Irvine, Calif.-based True Drinks Holdings, Inc., the maker of the children’s flavored water beverage AquaBall has lost its president and CFO and reduced its staff to two full-time employees as it explores a potential sale of its remaining assets, according to documents filed with the U.S. Securities and Exchange Commission (SEC).
A review of multiple reports filed with the SEC in March and April revealed that the terms of a negotiated settlement between True Drinks and Ontario, Calif.-based bottling partner Niagara Bottling over a breach of its five-year service contract, previously disclosed last October, has put the future of the company in doubt.
On October 9, 2015, True Drinks and Niagara entered into a five-year contract for production of the AquaBall line, in which the bottler agreed to produce 3.2 million, 24-pack cases annually. It also included moving to a hot-fill process in a newly designed bottle. Using hot-fill allowed True Drinks to remove all preservatives from the product, a move that then-CEO Lance Leonard said at the time would help the brand extend into areas “for which preservatives have been a road-block such as natural foods, schools, and quick-serve restaurants.”
In October 2017, Niagara informed True Drinks of a breach of contract, claiming over $18 million in damages for both past due payment obligations and failure to meet certain minimum requirements stipulated in the contact. Several weeks later, in a press release, the company announced it was working with its management team and financial and legal advisors to explore “strategic alternatives focused on maximizing shareholder value,” including a potential sale of the company.
Chief financial officer Dan Kerker resigned from his position on March 6, according to a Form 8-K report filed on March 12.
In a notice dated April 2, True Drinks informed the SEC it could not file its 2017 annual earnings report as originally scheduled because it was unable to finalize certain sections of the Form 10-K while in settlement negotiations with Niagara Bottling.
The report also shed further light on the financial health of the company. Based on available information, True Drinks reported estimated net sales of approximately $4.6 million in 2017, compared to $2.5 million in the prior year, and a net loss of approximately $7.8 million.

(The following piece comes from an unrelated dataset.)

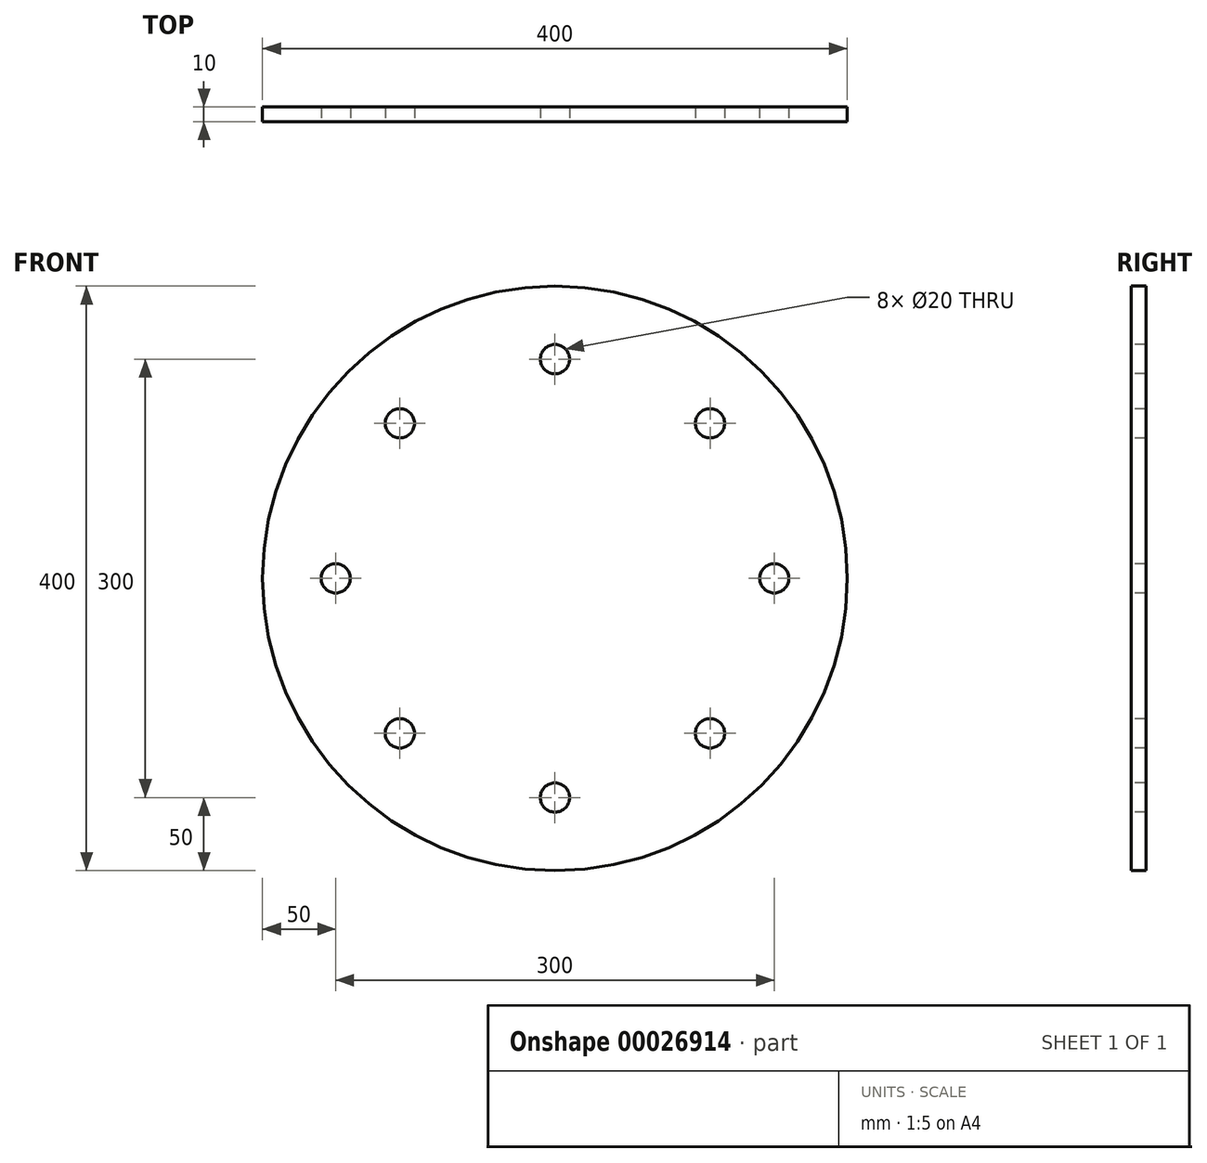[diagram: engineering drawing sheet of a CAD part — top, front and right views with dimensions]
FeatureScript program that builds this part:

The document stated that sales of AquaBall in Q3 and Q4 2017 “did not meet the Company’s expectations” in part due to “high retail pricing of AquaBall created by utilizing distributors,” such as Kalil Bottling Co. in Arizona. To address those issues, the company planned to shift to direct shipping in certain regions and change to a more cost-efficient packaging for its multi-packs, pending the results of settlement negotiations with Niagara.
Three days later, on April 5, True Drinks and Niagara Bottling announced a settlement had been reached for a promissory note for principal amount of approximately $4.6 million, with 5 percent annual interest, and a cash payment of over $2 million.
On April 25, Kevin Sherman resigned as president and chief marketing officer “solely for personal reasons, and to pursue other opportunities,” according to a Form 8-K filing. The report also stated that the company was currently undergoing an internal financial audit and, in the meantime, had discontinued production of AquaBall and reduced staff to two full-time employees.
“Management’s review will likely result in the decision to sell its remaining assets, or a determination to enter into a license or similar agreement with a third party to continue the production, marketing and sale of AquaBall,” read the report.
Calls to True Drinks’ company office requesting comment on this story were not returned. New York-based public relations firm 5W Public Relations told BevNET the company is no longer a client.
In a call with BevNET, True Drinks CEO James J. Greco said the company was working on a plan to move the company forward and confirmed that production of AquaBall has been discontinued. He declined to comment further.